WEST PALM BEACH, Fla. – The people hiding behind stolen social media photos of the man known as “Alex the Officer“ are targeting his real-life girlfriend after the couple went public on News 6 to warn women about the elaborate global romance rip-offs.
Nicole Hayden, of Palm Beach County, Florida told News 6 the imposters have set up profiles with her photograph on an app called Telegram, which is described as a “cross-platform messaging service.”
[TRENDING: Largest section of Wekiva Parkway opens | Police swarm Church Street in downtown Orlando after man shot | Become a News 6 Insider (it’s free!)]
Hayden said the imposters posted a message that the couple had split weeks ago so they could continue to use her boyfriend’s photos.
“I’m like enemy number one because women are finding out faster (about the imposters) before they lose their money,” Hayden told News 6.
Hayden and her boyfriend, 27-year-old Alessandro Cinquini of Miami, shared their story with News 6 after learning hundreds of women around the world were being targeted by organizations using Cinquini’s social media photos to promise love and then steal money from the unsuspecting women .
Bindi Gosai, 31, spoke to News 6 from her home in Gujarat, India after she lost 250,000 Rupees, the equivalent of $3,500 in US currency, to a man claiming to be “Alex the Officer.”
“I trusted him, I really trusted him,” Gosai said. ”My mind was telling me that something was wrong, how can someone love you like this?”
Women from Poland to the United States have told similar tales of romantic lies that cost them thousands of dollars.
In the latest cases tracked by News 6, the conmen are using video clips of expensive gifts, including a sparkling diamond engagement ring, to lure the women into a financial trap.
All the women have to do is pay for the shipping of the elaborate gifts that include designer shoes, bags, jewelry and cash.
The same video clips have been used hundreds of times.
Hayden said since the couple exposed the deception, imposters have started targeting her cell phone and credit cards.
“All of a sudden my phone had no service,” she recalled. “So immediately I called AT&T and it said the number had been transferred to T-Mobile.”
An AT&T customer service representative told her the hackers were able to disconnect the account because they had her Social Security number.
On Sunday, Hayden emailed News 6 to report a mystery credit card purchase that had been issued for someone in California.

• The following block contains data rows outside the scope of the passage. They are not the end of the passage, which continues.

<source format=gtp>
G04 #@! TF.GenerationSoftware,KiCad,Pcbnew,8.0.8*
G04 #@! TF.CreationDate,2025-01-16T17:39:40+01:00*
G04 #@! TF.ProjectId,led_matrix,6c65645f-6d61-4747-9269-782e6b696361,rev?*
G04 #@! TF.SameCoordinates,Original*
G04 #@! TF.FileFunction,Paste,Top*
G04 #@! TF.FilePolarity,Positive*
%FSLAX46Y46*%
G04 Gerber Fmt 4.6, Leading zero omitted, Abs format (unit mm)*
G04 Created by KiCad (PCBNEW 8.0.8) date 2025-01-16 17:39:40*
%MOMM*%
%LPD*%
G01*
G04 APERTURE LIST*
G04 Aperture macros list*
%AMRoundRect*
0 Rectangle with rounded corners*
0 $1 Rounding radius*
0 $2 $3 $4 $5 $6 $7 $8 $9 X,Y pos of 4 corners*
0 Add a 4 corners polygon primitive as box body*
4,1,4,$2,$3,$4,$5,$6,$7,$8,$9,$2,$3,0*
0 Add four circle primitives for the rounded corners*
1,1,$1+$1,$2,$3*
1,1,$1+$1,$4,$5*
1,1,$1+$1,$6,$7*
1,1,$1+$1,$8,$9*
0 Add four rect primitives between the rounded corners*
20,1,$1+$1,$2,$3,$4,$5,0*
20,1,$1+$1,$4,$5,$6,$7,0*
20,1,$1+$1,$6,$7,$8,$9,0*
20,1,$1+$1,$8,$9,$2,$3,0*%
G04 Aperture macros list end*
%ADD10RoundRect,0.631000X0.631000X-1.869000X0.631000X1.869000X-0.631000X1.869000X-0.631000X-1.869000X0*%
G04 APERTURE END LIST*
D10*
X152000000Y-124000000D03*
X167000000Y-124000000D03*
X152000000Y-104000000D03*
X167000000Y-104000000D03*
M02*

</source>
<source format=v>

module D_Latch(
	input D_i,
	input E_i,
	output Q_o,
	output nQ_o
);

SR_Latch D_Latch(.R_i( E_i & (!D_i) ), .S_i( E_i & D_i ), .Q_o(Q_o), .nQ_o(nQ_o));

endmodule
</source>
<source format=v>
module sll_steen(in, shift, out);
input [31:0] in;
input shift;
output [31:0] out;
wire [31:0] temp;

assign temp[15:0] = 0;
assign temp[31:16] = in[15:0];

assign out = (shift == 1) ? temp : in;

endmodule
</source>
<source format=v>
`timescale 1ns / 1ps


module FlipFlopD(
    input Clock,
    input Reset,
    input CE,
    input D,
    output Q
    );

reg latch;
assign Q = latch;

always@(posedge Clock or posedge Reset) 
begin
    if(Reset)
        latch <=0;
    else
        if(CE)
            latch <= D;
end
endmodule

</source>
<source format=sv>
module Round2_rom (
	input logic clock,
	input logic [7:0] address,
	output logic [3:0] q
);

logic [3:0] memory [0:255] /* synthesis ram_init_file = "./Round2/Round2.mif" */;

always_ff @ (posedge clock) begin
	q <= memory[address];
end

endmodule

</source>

Her bank showed the purchase for $21. 73 was for Netflix.com.
“Coincidentally this was the credit card that I used to pay my AT&T bill,” Hayden said in the email.

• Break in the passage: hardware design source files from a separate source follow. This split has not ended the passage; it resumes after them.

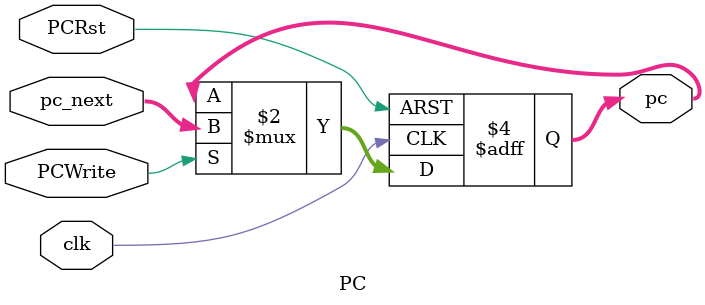
<source format=v>
module PC(pc_next, pc, PCRst, clk, PCWrite);
  
  input [31:0] pc_next;
  input PCRst;
  input clk;
  input PCWrite;
  output reg [31:0] pc;
  
  always @(posedge clk or posedge PCRst)
  begin
    if (PCRst)
      pc <= 32'h0000_0000;
    else
      if (PCWrite)
        pc <= pc_next;
  end
  
endmodule
</source>
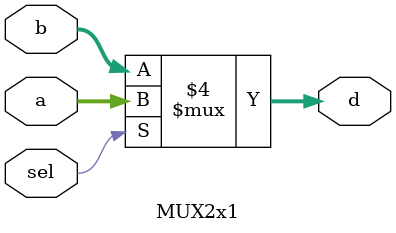
<source format=v>
`timescale 1ns / 1ps

module MUX2x1#(parameter DATAWIDTH = 64)(a, b, sel, d);
    // inputs
    input [DATAWIDTH-1:0] a, b;
    input sel; 
    
    // outputs
    output reg [DATAWIDTH-1:0] d; 
    
    always @(a, b, sel) begin
        if (sel == 1)
            d <= a;  
        else
            d <= b;
            end
endmodule

</source>
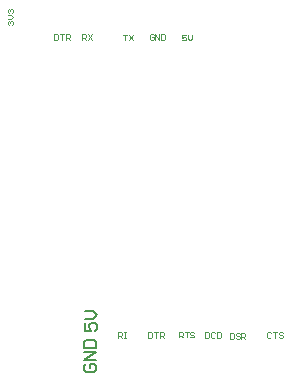
<source format=gbo>
G04*
G04 #@! TF.GenerationSoftware,Altium Limited,Altium Designer,20.2.4 (192)*
G04*
G04 Layer_Color=32896*
%FSLAX44Y44*%
%MOMM*%
G71*
G04*
G04 #@! TF.SameCoordinates,04E9AB2E-1989-4D7A-88AA-1D4CDCA67D46*
G04*
G04*
G04 #@! TF.FilePolarity,Positive*
G04*
G01*
G75*
%ADD10C,0.2000*%
%ADD15C,0.1000*%
D10*
X68155Y13491D02*
X66489Y11824D01*
Y8492D01*
X68155Y6826D01*
X74820D01*
X76486Y8492D01*
Y11824D01*
X74820Y13491D01*
X71488D01*
Y10158D01*
X76486Y16823D02*
X66489D01*
X76486Y23487D01*
X66489D01*
Y26820D02*
X76486D01*
Y31818D01*
X74820Y33484D01*
X68155D01*
X66489Y31818D01*
Y26820D01*
X67251Y48035D02*
Y41370D01*
X72250D01*
X70584Y44702D01*
Y46368D01*
X72250Y48035D01*
X75582D01*
X77248Y46368D01*
Y43036D01*
X75582Y41370D01*
X67251Y51367D02*
X73916D01*
X77248Y54699D01*
X73916Y58031D01*
X67251D01*
D15*
X95234Y35544D02*
Y40542D01*
X97733D01*
X98566Y39709D01*
Y38043D01*
X97733Y37210D01*
X95234D01*
X96900D02*
X98566Y35544D01*
X100232Y40542D02*
X101898D01*
X101065D01*
Y35544D01*
X100232D01*
X101898D01*
X120126Y40288D02*
Y35290D01*
X122625D01*
X123458Y36123D01*
Y39455D01*
X122625Y40288D01*
X120126D01*
X125124D02*
X128457D01*
X126791D01*
Y35290D01*
X130123D02*
Y40288D01*
X132622D01*
X133455Y39455D01*
Y37789D01*
X132622Y36956D01*
X130123D01*
X131789D02*
X133455Y35290D01*
X146288Y35798D02*
Y40796D01*
X148787D01*
X149620Y39963D01*
Y38297D01*
X148787Y37464D01*
X146288D01*
X147954D02*
X149620Y35798D01*
X151286Y40796D02*
X154619D01*
X152952D01*
Y35798D01*
X159617Y39963D02*
X158784Y40796D01*
X157118D01*
X156285Y39963D01*
Y39130D01*
X157118Y38297D01*
X158784D01*
X159617Y37464D01*
Y36631D01*
X158784Y35798D01*
X157118D01*
X156285Y36631D01*
X168894Y40542D02*
Y35544D01*
X171393D01*
X172226Y36377D01*
Y39709D01*
X171393Y40542D01*
X168894D01*
X177225Y39709D02*
X176392Y40542D01*
X174725D01*
X173892Y39709D01*
Y36377D01*
X174725Y35544D01*
X176392D01*
X177225Y36377D01*
X178891Y40542D02*
Y35544D01*
X181390D01*
X182223Y36377D01*
Y39709D01*
X181390Y40542D01*
X178891D01*
X189468Y39780D02*
Y34782D01*
X191967D01*
X192800Y35615D01*
Y38947D01*
X191967Y39780D01*
X189468D01*
X197799Y38947D02*
X196966Y39780D01*
X195299D01*
X194466Y38947D01*
Y38114D01*
X195299Y37281D01*
X196966D01*
X197799Y36448D01*
Y35615D01*
X196966Y34782D01*
X195299D01*
X194466Y35615D01*
X199465Y34782D02*
Y39780D01*
X201964D01*
X202797Y38947D01*
Y37281D01*
X201964Y36448D01*
X199465D01*
X201131D02*
X202797Y34782D01*
X224804Y39201D02*
X223971Y40034D01*
X222305D01*
X221472Y39201D01*
Y35869D01*
X222305Y35036D01*
X223971D01*
X224804Y35869D01*
X226470Y40034D02*
X229803D01*
X228137D01*
Y35036D01*
X234801Y39201D02*
X233968Y40034D01*
X232302D01*
X231469Y39201D01*
Y38368D01*
X232302Y37535D01*
X233968D01*
X234801Y36702D01*
Y35869D01*
X233968Y35036D01*
X232302D01*
X231469Y35869D01*
X41132Y292510D02*
Y287512D01*
X43631D01*
X44464Y288345D01*
Y291677D01*
X43631Y292510D01*
X41132D01*
X46130D02*
X49463D01*
X47797D01*
Y287512D01*
X51129D02*
Y292510D01*
X53628D01*
X54461Y291677D01*
Y290011D01*
X53628Y289178D01*
X51129D01*
X52795D02*
X54461Y287512D01*
X152414Y292256D02*
X149082D01*
Y289757D01*
X150748Y290590D01*
X151581D01*
X152414Y289757D01*
Y288091D01*
X151581Y287258D01*
X149915D01*
X149082Y288091D01*
X154080Y292256D02*
Y288924D01*
X155746Y287258D01*
X157413Y288924D01*
Y292256D01*
X124982Y291677D02*
X124149Y292510D01*
X122483D01*
X121650Y291677D01*
Y288345D01*
X122483Y287512D01*
X124149D01*
X124982Y288345D01*
Y290011D01*
X123316D01*
X126648Y287512D02*
Y292510D01*
X129981Y287512D01*
Y292510D01*
X131647D02*
Y287512D01*
X134146D01*
X134979Y288345D01*
Y291677D01*
X134146Y292510D01*
X131647D01*
X99044Y292256D02*
X102376D01*
X100710D01*
Y287258D01*
X104042Y292256D02*
X107375Y287258D01*
Y292256D02*
X104042Y287258D01*
X2201Y300466D02*
X1368Y301299D01*
Y302965D01*
X2201Y303798D01*
X3034D01*
X3867Y302965D01*
Y302132D01*
Y302965D01*
X4700Y303798D01*
X5533D01*
X6366Y302965D01*
Y301299D01*
X5533Y300466D01*
X1368Y305464D02*
X4700D01*
X6366Y307131D01*
X4700Y308797D01*
X1368D01*
X2201Y310463D02*
X1368Y311296D01*
Y312962D01*
X2201Y313795D01*
X3034D01*
X3867Y312962D01*
Y312129D01*
Y312962D01*
X4700Y313795D01*
X5533D01*
X6366Y312962D01*
Y311296D01*
X5533Y310463D01*
X64500Y287512D02*
Y292510D01*
X66999D01*
X67832Y291677D01*
Y290011D01*
X66999Y289178D01*
X64500D01*
X66166D02*
X67832Y287512D01*
X69498Y292510D02*
X72831Y287512D01*
Y292510D02*
X69498Y287512D01*
M02*

</source>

The phone number associated with the purchase was an 866 toll-free number.
The FCC reports toll-free calls charge the party being called “rather than the person placing the call.”
“I must have been quick enough where they weren’t able to transfer any money,” Hayden said. “I was sure all of my money was going to be gone.”
News 6 is working with law enforcement and California-based Youmail Inc. to trace the source of the texts and emails.